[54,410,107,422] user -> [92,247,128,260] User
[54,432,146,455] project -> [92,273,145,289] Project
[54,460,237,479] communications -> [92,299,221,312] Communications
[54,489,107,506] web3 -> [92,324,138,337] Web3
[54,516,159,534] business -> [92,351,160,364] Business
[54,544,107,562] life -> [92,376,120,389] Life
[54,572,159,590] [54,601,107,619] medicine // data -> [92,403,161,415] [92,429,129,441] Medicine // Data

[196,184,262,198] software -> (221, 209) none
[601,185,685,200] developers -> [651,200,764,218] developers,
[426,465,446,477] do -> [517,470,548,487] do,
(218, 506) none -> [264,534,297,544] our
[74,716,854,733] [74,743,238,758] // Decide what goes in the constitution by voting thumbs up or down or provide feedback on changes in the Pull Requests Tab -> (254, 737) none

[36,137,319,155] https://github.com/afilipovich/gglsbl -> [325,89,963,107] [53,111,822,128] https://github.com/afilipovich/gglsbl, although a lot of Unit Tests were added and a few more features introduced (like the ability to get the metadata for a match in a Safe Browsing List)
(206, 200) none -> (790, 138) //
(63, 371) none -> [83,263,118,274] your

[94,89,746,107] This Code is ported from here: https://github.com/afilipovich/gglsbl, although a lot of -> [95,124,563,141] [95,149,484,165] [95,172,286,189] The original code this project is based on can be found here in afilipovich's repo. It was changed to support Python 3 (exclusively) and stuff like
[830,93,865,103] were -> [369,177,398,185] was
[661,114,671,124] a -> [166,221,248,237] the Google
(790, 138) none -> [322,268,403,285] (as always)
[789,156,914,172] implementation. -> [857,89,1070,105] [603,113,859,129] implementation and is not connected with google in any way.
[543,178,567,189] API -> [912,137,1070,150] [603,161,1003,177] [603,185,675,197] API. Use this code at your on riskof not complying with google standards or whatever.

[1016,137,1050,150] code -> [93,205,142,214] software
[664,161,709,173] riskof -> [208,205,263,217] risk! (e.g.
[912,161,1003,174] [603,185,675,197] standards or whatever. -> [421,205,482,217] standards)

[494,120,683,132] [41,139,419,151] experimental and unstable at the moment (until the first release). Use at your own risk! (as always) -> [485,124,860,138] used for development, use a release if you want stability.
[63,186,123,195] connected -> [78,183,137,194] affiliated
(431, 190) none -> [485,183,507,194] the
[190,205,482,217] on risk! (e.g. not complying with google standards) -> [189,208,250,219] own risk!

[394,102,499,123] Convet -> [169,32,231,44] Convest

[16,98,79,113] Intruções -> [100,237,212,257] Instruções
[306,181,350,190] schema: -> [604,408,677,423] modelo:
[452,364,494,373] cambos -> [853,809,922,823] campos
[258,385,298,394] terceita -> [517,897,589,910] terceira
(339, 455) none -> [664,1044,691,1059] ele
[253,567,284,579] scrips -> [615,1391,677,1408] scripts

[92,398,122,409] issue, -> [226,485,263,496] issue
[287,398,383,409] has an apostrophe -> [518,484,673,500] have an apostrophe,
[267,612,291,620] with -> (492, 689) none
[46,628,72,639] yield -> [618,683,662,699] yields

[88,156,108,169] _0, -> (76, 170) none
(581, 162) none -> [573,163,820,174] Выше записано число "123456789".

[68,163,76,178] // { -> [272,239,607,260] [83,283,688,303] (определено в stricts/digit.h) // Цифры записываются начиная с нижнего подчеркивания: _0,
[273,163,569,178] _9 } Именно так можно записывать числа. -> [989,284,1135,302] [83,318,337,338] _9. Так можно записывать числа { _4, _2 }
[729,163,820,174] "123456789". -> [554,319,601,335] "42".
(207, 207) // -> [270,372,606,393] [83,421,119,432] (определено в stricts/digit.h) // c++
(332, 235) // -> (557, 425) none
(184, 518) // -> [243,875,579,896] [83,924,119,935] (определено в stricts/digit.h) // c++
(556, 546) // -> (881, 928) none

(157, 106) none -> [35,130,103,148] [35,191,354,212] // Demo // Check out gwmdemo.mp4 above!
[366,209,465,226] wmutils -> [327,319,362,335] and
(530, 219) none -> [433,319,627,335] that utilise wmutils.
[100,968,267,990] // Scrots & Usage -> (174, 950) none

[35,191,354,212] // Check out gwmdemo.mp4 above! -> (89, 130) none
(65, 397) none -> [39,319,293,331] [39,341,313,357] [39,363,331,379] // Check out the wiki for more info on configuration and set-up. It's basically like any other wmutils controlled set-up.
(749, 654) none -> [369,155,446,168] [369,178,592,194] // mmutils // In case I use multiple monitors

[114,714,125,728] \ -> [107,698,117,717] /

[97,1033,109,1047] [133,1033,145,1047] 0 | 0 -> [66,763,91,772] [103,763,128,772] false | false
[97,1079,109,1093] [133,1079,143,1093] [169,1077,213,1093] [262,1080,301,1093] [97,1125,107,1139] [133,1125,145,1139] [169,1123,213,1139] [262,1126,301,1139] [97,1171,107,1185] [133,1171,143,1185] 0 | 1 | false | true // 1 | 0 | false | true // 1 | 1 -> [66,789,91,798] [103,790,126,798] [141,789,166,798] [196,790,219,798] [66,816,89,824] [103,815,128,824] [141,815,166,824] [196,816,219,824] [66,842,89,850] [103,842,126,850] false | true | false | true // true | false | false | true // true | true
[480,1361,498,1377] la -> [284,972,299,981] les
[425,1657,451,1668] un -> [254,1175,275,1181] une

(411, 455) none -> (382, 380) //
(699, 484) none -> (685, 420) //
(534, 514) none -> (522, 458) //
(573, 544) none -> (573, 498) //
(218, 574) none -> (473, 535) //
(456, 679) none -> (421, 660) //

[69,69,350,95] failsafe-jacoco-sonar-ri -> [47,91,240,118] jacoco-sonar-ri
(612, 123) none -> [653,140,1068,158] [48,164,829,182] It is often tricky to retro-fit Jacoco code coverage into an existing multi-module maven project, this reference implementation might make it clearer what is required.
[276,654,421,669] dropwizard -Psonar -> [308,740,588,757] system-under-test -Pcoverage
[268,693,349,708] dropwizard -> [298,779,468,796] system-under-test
◇ ◇ ◇ ◇
To do:
Give back each entry so that it matches the original word for word.

Written answer:
[54,410,107,422] user -> [92,247,128,260] User
[54,432,146,455] project -> [92,273,145,289] Project
[54,460,237,479] communications -> [92,299,221,312] Communications
[54,489,107,506] web3 -> [92,324,138,337] Web3
[54,516,159,534] business -> [92,351,160,364] Business
[54,544,107,562] life -> [92,376,120,389] Life
[54,572,159,590] [54,601,107,619] medicine // data -> [92,403,161,415] [92,429,129,441] Medicine // Data

[196,184,262,198] software -> (221, 209) none
[601,185,685,200] developers -> [651,200,764,218] developers,
[426,465,446,477] do -> [517,470,548,487] do,
(218, 506) none -> [264,534,297,544] our
[74,716,854,733] [74,743,238,758] // Decide what goes in the constitution by voting thumbs up or down or provide feedback on changes in the Pull Requests Tab -> (254, 737) none

[36,137,319,155] https://github.com/afilipovich/gglsbl -> [325,89,963,107] [53,111,822,128] https://github.com/afilipovich/gglsbl, although a lot of Unit Tests were added and a few more features introduced (like the ability to get the metadata for a match in a Safe Browsing List)
(206, 200) none -> (790, 138) //
(63, 371) none -> [83,263,118,274] your

[94,89,746,107] This Code is ported from here: https://github.com/afilipovich/gglsbl, although a lot of -> [95,124,563,141] [95,149,484,165] [95,172,286,189] The original code this project is based on can be found here in afilipovich's repo. It was changed to support Python 3 (exclusively) and stuff like
[830,93,865,103] were -> [369,177,398,185] was
[661,114,671,124] a -> [166,221,248,237] the Google
(790, 138) none -> [322,268,403,285] (as always)
[789,156,914,172] implementation. -> [857,89,1070,105] [603,113,859,129] implementation and is not connected with google in any way.
[543,178,567,189] API -> [912,137,1070,150] [603,161,1003,177] [603,185,675,197] API. Use this code at your on riskof not complying with google standards or whatever.

[1016,137,1050,150] code -> [93,205,142,214] software
[664,161,709,173] riskof -> [208,205,263,217] risk! (e.g.
[912,161,1003,174] [603,185,675,197] standards or whatever. -> [421,205,482,217] standards)

[494,120,683,132] [41,139,419,151] experimental and unstable at the moment (until the first release). Use at your own risk! (as always) -> [485,124,860,138] used for development, use a release if you want stability.
[63,186,123,195] connected -> [78,183,137,194] affiliated
(431, 190) none -> [485,183,507,194] the
[190,205,482,217] on risk! (e.g. not complying with google standards) -> [189,208,250,219] own risk!

[394,102,499,123] Convet -> [169,32,231,44] Convest

[16,98,79,113] Intruções -> [100,237,212,257] Instruções
[306,181,350,190] schema: -> [604,408,677,423] modelo:
[452,364,494,373] cambos -> [853,809,922,823] campos
[258,385,298,394] terceita -> [517,897,589,910] terceira
(339, 455) none -> [664,1044,691,1059] ele
[253,567,284,579] scrips -> [615,1391,677,1408] scripts

[92,398,122,409] issue, -> [226,485,263,496] issue
[287,398,383,409] has an apostrophe -> [518,484,673,500] have an apostrophe,
[267,612,291,620] with -> (492, 689) none
[46,628,72,639] yield -> [618,683,662,699] yields

[88,156,108,169] _0, -> (76, 170) none
(581, 162) none -> [573,163,820,174] Выше записано число "123456789".

[68,163,76,178] // { -> [272,239,607,260] [83,283,688,303] (определено в stricts/digit.h) // Цифры записываются начиная с нижнего подчеркивания: _0,
[273,163,569,178] _9 } Именно так можно записывать числа. -> [989,284,1135,302] [83,318,337,338] _9. Так можно записывать числа { _4, _2 }
[729,163,820,174] "123456789". -> [554,319,601,335] "42".
(207, 207) // -> [270,372,606,393] [83,421,119,432] (определено в stricts/digit.h) // c++
(332, 235) // -> (557, 425) none
(184, 518) // -> [243,875,579,896] [83,924,119,935] (определено в stricts/digit.h) // c++
(556, 546) // -> (881, 928) none

(157, 106) none -> [35,130,103,148] [35,191,354,212] // Demo // Check out gwmdemo.mp4 above!
[366,209,465,226] wmutils -> [327,319,362,335] and
(530, 219) none -> [433,319,627,335] that utilise wmutils.
[100,968,267,990] // Scrots & Usage -> (174, 950) none

[35,191,354,212] // Check out gwmdemo.mp4 above! -> (89, 130) none
(65, 397) none -> [39,319,293,331] [39,341,313,357] [39,363,331,379] // Check out the wiki for more info on configuration and set-up. It's basically like any other wmutils controlled set-up.
(749, 654) none -> [369,155,446,168] [369,178,592,194] // mmutils // In case I use multiple monitors

[114,714,125,728] \ -> [107,698,117,717] /

[97,1033,109,1047] [133,1033,145,1047] 0 | 0 -> [66,763,91,772] [103,763,128,772] false | false
[97,1079,109,1093] [133,1079,143,1093] [169,1077,213,1093] [262,1080,301,1093] [97,1125,107,1139] [133,1125,145,1139] [169,1123,213,1139] [262,1126,301,1139] [97,1171,107,1185] [133,1171,143,1185] 0 | 1 | false | true // 1 | 0 | false | true // 1 | 1 -> [66,789,91,798] [103,790,126,798] [141,789,166,798] [196,790,219,798] [66,816,89,824] [103,815,128,824] [141,815,166,824] [196,816,219,824] [66,842,89,850] [103,842,126,850] false | true | false | true // true | false | false | true // true | true
[480,1361,498,1377] la -> [284,972,299,981] les
[425,1657,451,1668] un -> [254,1175,275,1181] une

(411, 455) none -> (382, 380) //
(699, 484) none -> (685, 420) //
(534, 514) none -> (522, 458) //
(573, 544) none -> (573, 498) //
(218, 574) none -> (473, 535) //
(456, 679) none -> (421, 660) //

[69,69,350,95] failsafe-jacoco-sonar-ri -> [47,91,240,118] jacoco-sonar-ri
(612, 123) none -> [653,140,1068,158] [48,164,829,182] It is often tricky to retro-fit Jacoco code coverage into an existing multi-module maven project, this reference implementation might make it clearer what is required.
[276,654,421,669] dropwizard -Psonar -> [308,740,588,757] system-under-test -Pcoverage
[268,693,349,708] dropwizard -> [298,779,468,796] system-under-test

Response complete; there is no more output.